● Request: Would you repeat the entries below word for word and omit the pictures?

(Transcribed page contents)
# # #
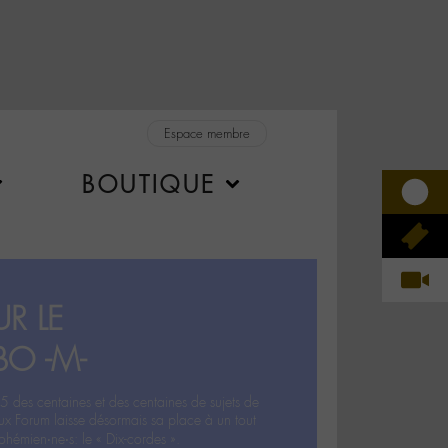
Espace membre
BOUTIQUE
R LE
BO -M-
5 des centaines et des centaines de sujets de
ux Forum laisse désormais sa place à un tout
hémien‧ne‧s: le « Dix-cordes ».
# # #
● Exercise answer:
Espace membre
BOUTIQUE
R LE
BO -M-
5 des centaines et des centaines de sujets de
ux Forum laisse désormais sa place à un tout
hémien‧ne‧s: le « Dix-cordes ».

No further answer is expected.